Truck campers can absolutely be used at Harvest Hosts locations. While these are not typical drivable or towable RVs, certain ones can fit the criteria for use at Harvest Hosts locations. Any RV that stays at a Harvest Hosts location needs to be self-contained with an interior restroom. They also need to have holding tanks or a portable toilet that can be disposed of off property at an appropriate location. As long as your truck camper is entirely self-contained, it is suitable for use at a Harvest Hosts location.
Main Features and Advantages
The main benefit of owning a truck camper is that it has the same clearance as a truck, meaning, that your RV can go anywhere your truck can go. Truck camper owners are able to take advantage of some of the most remote, peaceful, and scenic camping locations because no other class of RV can make it there.
Because a truck can tow additional toys, many truck camper owners are able to easily bring along additional accessories on trips. These can include dirt bikes, four wheelers, golf carts, and more. The capabilities of towing are entirely dependent on the individual truck. Don’t forget to take into account the weight of the camper itself when deciding how much to tow.
Setting Up Camp
A huge benefit of truck campers is the ability to detach the camper from the truck and set up camp. This is necessary to do from time to time to prevent additional wear and tear on your truck. Not to mention, this means you can set up camp and take your truck into town for errands, drive on backroad trails sans camper, or do some sightseeing. Truck campers come equipped with jacks that suspend the camper into the air while it’s on the ground in order to make loading and unloading easier. This also makes entering the camper easier, as well.
The Long Term
Truck campers are immediately cheaper than any other class of RV, making these a viable choice for budget travelers. If you already own a truck, then this type of camper can save you even more money. Storing a truck camper, whether hard-sided or pop-up, is also cheaper and easier than storing other larger classes of RVs. These can easily fit into a garage or existing storage unit during the off-season.

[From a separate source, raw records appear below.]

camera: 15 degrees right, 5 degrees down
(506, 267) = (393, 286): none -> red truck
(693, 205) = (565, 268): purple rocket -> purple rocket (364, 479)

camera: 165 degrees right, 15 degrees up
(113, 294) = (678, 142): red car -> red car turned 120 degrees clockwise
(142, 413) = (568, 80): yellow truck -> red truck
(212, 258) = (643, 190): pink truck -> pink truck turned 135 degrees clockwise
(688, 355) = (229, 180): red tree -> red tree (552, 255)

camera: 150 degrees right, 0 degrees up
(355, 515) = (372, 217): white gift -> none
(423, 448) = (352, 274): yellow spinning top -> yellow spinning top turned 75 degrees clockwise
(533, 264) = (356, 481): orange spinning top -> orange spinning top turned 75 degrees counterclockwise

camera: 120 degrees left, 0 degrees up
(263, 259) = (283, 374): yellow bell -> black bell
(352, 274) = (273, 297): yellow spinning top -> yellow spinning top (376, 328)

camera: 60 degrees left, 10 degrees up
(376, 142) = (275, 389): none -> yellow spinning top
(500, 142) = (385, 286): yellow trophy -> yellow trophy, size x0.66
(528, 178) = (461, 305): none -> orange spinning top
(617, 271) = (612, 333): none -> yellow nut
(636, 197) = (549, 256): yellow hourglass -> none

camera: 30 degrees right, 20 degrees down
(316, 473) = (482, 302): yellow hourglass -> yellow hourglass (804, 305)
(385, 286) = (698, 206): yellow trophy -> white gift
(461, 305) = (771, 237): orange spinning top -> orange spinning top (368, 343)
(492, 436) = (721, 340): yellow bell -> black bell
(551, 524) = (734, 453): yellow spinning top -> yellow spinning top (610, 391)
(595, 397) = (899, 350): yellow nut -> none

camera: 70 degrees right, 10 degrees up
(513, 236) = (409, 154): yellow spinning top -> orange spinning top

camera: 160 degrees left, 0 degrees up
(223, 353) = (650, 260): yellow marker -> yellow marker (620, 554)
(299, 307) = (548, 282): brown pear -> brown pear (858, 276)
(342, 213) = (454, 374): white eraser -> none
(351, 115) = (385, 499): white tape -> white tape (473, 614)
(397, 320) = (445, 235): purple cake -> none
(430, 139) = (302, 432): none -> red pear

However, for long term truck camper usage, travelers must consider how much they want to use their personal vehicle while traveling. The additional miles quickly add up to additional maintenance. However, with a preventative maintenance plan in place, costly repairs can be avoided. Maintaining one vehicle plus a camper is one of the cheapest routes for RVers, especially considering that there are no tires or suspension components on the camper to replace or maintain.
Sleeping and Living
For hard-sided truck campers, the newer models can come with one, two or even three slide-outs, providing considerably more space. The addition of slides brings the possibility of having a dinette, a refrigerator, TVs, and even a king or queen bed. The kitchens in campers this size tend to have comparable counter space to some Class C RVs. Some hard-sided campers have awnings as well, which creates additional outdoor living space.
One of the biggest concerns for RVers potentially purchasing is ensuring that a bathroom is available. Fortunately, most truck campers come equipped with either a wet or dry bath. A dry bath is similar to a bathroom in a house, where the shower is enclosed. A wet bath has the toilet and sink within the contained shower area. This means your toilet and sink will get wet during a shower, which is the intended use. Only the lightest truck camper models don’t come equipped with a bathroom, and, with these, a small portable toilet can often be used instead.
Truck campers are one of the most debated types of RVs. Most RVers either love them or hate them, while others may be indifferent. While these are not for everyone, each class of RV has a variety of pros and cons. Consider touring a truck camper at a local dealership or even renting one before counting them out.